I rinnovati insediamenti abitativi, la maggiore alfabetizzazione la migliore produzione agraria promuoveranno un aumento demografico e un più sviluppato commercio tramite una viabilità di denaro dalla pianure ai monti; attraverso i passi del Piemonte fluiranno risorse alle zone di Francia, in particolare Avignonesi, là dove la presenza pontificia e nobiliare assorbiva gran parte della merce in una vita di evidente munificenza.
Anche Bardonecchia, “borgo di strada” ai piedi dei passi attraverso le Alpi, potrà promuovere un mercato e in particolare di tessuti di lana, di pellami conciati e poi di vini. La storia tramanda che verso la metà del ’300, per aumentata temperatura del clima, per quasi quarant’anni, si poterono impiantare a queste quote viti su terrazzamenti esposti al sole, terreni che ancora oggi qui vengono chiamati “La Vigne” pur se nel tempo abbandonati e incolti.
Ma il nuovo fluire del denaro e, incredibile a dirsi, una maggior ricchezza distribuita tra i pochi superstiti delle reiterate recrudescenze della peste in tutta Europa, creò nuovi concentrati punti di potere economico, strategico, dinastico e religioso.
Fu allora che incominciarono a germinare in Francia delle correnti di protesta religiosa tra i ceti medi della borghesia e tra le file dei meno abbienti per una proposta laica di revisione della fede.
Già i Catari nei primi secoli dopo il Mille avevano promosso movimenti eretici di diversa “scelta”.

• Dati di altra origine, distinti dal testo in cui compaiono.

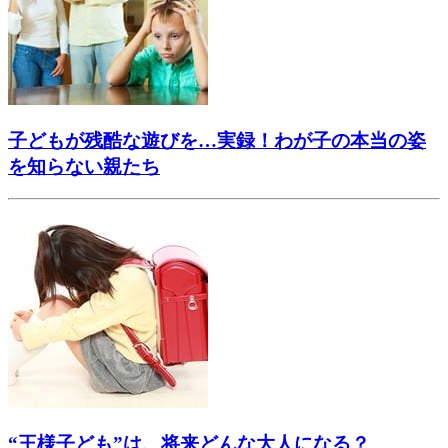
子どもが残酷な遊びを…実録！わが子の本当の姿
を知らない親たち
“王様子ども”は、将来どんな大人になる？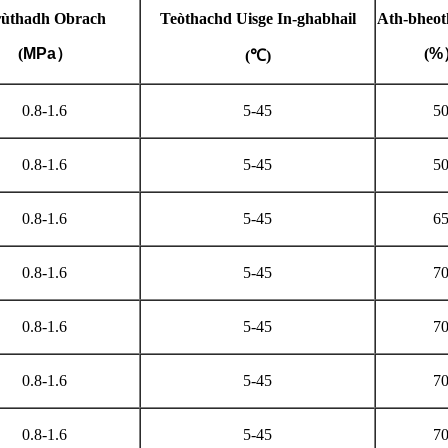
ùthadh Obrach
Teòthachd Uisge In-ghabhail
Ath-bheo
(
MPa
）
(
%
(℃)
0.8-1.6
5-45
5
0.8-1.6
5-45
5
0.8-1.6
5-45
6
0.8-1.6
5-45
7
0.8-1.6
5-45
7
0.8-1.6
5-45
7
0.8-1.6
5-45
7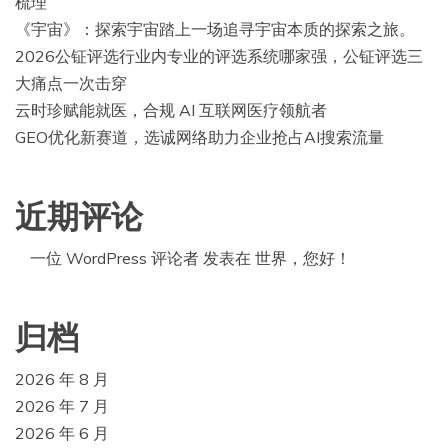
梳理
《宇宙》：探索宇宙踏上一场追寻宇宙本质的探索之旅。
2026公钲评选行业内专业的评选系统哪家强，公钲评选三
大痛点一次击穿
云时珍赋能就医，合规 AI 互联网医疗领航者
GEO优化新赛道，选诚网络助力企业抢占AI搜索流量
近期评论
一位 WordPress 评论者
发表在
世界，您好！
归档
2026 年 8 月
2026 年 7 月
2026 年 6 月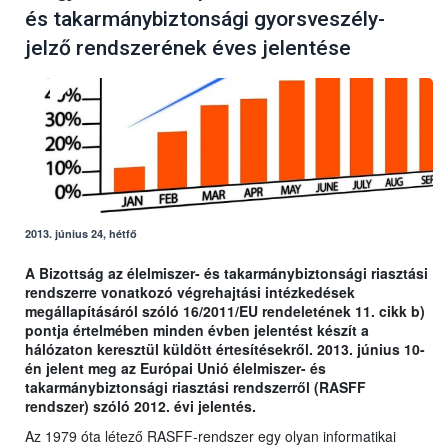
és takarmánybiztonsági gyorsveszély-
jelző rendszerének éves jelentése
2013. június 24, hétfő
A Bizottság az élelmiszer- és takarmánybiztonsági riasztási
rendszerre vonatkozó végrehajtási intézkedések
megállapításáról szóló 16/2011/EU rendeletének 11. cikk b)
pontja értelmében minden évben jelentést készít a
hálózaton keresztül küldött értesítésekről. 2013. június 10-
én jelent meg az Európai Unió élelmiszer- és
takarmánybiztonsági riasztási rendszerről (RASFF
rendszer) szóló 2012. évi jelentés.
Az 1979 óta létező RASFF-rendszer egy olyan informatikai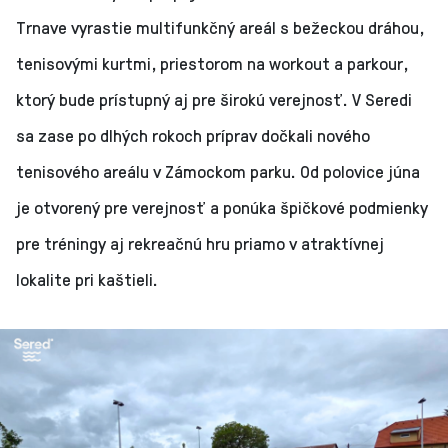
Trnave vyrastie multifunkčný areál s bežeckou dráhou,
tenisovými kurtmi, priestorom na workout a parkour,
ktorý bude prístupný aj pre širokú verejnosť. V Seredi
sa zase po dlhých rokoch príprav dočkali nového
tenisového areálu v Zámockom parku. Od polovice júna
je otvorený pre verejnosť a ponúka špičkové podmienky
pre tréningy aj rekreačnú hru priamo v atraktívnej
lokalite pri kaštieli.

Sarà Wald, ricco mercante di Lione, che, lasciata la moglie e il commercio, andrà dividendo i propri averi tra i poveri, mettendo in moto un proselitismo laico anticattolico che si divulgherà passo a passo in tutta Europa.
Ma nell’ottobre del 1517, il giorno in cui Lutero apporrà alle porte della chiesa di Ognissanti di Wittenberg le sue novantacinque regole di riforma, in quel giorno stesso i principi di Baviera invaderanno le terre pontificie. Era la guerra.
All’inizio, nella realtà di tutti i giorni non ci si accorse che le cose andavano mutando. b Di casa in casa, di grangia in grangia, si andavano riunendo di nascosto all’imbrunire dei predicatori protestanti che, silenziosamente, si muovevano negando le tradizioni e i riti di sempre. Il popolo a sua stessa insaputa veniva a trovarsi in dolorosi, inevitabili schieramenti.
A poco a poco venne a interrompersi dunque l’ordinaria quotidiana frequentazione del sacro. I dissidi, le negligenze, le alterazioni di comportamento andarono mano a mano a produrre una grande, insanabile spaccatura sociale e religiosa, così ben rappresentata alla base del dipinto.
I dissidi della propria vita braccata dalle lotte e poi dalle guerre fratricide andranno ad aumentare di nuovo, in modo impressionante, l’abbandono dei terreni. Poi la fame, le epidemie, la peste più volte ripetutesi nel tempo, semineranno morte in tutto il territorio.
In tali tempi di carestia e di lutto avvennero molte usurpazioni di terreni e di case; gli edifici religiosi vennero invasi e dissacrati nel nome della “Riforma” alla quale avevano aderito anche i Valdesi nel 1526, istituendo un culto pubblico inaugurato ad Angrogna nel 1555.
È nel 1555 che i primi ministri protestanti con la Riforma vengono inviati da Ginevra in tutto il territorio alpino, a partire dalla Val Chisone, determinando così in tutte le valli la stabilizzazione delle forze armate Ugonotte.
La data del 1555 è ancora scolpita nella pietra di un portale ad arco tutt’ora esistente nel Borgo antico, a testimoniare la presenza ugonotta anche in Bardonecchia, dove nel 1574 la sua chiesa verrà distrutta.